I've been off my game with respect to blogging, but an interesting item that just crossed my electronic desk prodded me to start back in on the pile of items and partially completed posts that I need to finish. A regular reader supplied me with a trial court brief that advances a fascinating proposition:  "independent contractors" are entitled to indemnification (read: reimbursement of necessary expenses) under Labor Code section 2802 because the definition of "employee" that applies to Labor Code section 2802 encompasses what would be "independent contractors."  If accepted by courts, that contention would have significant consequences for the many businesses that attempt to avoid all costs of employment by designing systems that classify groups of workers as "independent contractors" or "franchisees."  Because the analysis is so thorough and so thought-provoking, I include it here (divided so that only a part appears on the front page due to length), with minimal editing:

[BEGINNING OF EXCERPT]

“‘California has a strong public policy that favors the indemnification . . . of employees by their employers for claims and liabilities resulting from the employees’ acts within the course and scope of their employment.’ [Citation.] Labor Code section 2802 codifies this policy . . . .” Edwards v. Arthur Andersen LLP, 44 Cal.4th 937, 81 Cal.Rptr.3d 282, 293, 189 P.3d 285, 295 (2008). Section 2802(a) requires that “[a]n employer shall indemnify his or her employee for all necessary expenditures or losses incurred by the employee in direct consequence of the discharge of his or her duties . . . . (Emphasis added.) The “obvious purpose” of section 2802 is “to protect employees from suffering expenses in direct consequence of doing their jobs.” Grissom v. Vons Companies, Inc., 1 Cal.App.4th 52, 59-60, 1 Cal.Rptr.2d 808 (1990). Section 2802 “shows a legislative intent that duty-related losses ultimately fall on the business enterprise, not on the individual employee.” Janken v. GM Hughes Electronics, 46 Cal.App.4th 55, 74, fn. 24, 53 Cal.Rptr.2d 741 (1996). Section 2802 is unwaivable. Cal. Lab.
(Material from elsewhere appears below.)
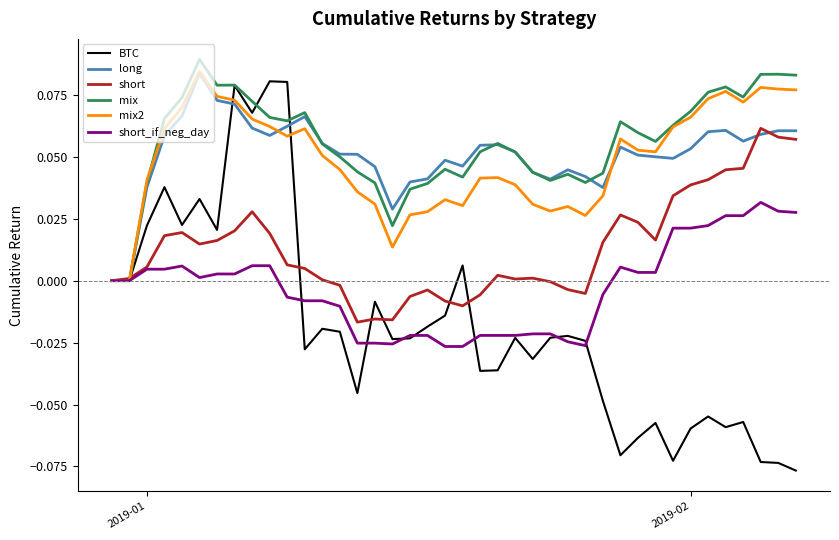

Which series has the widest spread of values?

BTC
Code § 2804 (“Any contract or agreement, express or implied, made by any employee to waive the benefits of this article or any part thereof, is null and void . . . .”) And “[a]rbitration awards have been reviewed to determine whether the arbitrators complied with statutes conferring unwaivable rights. [Citations.]” Cable Connection, supra, 44 Cal.4th at 1362.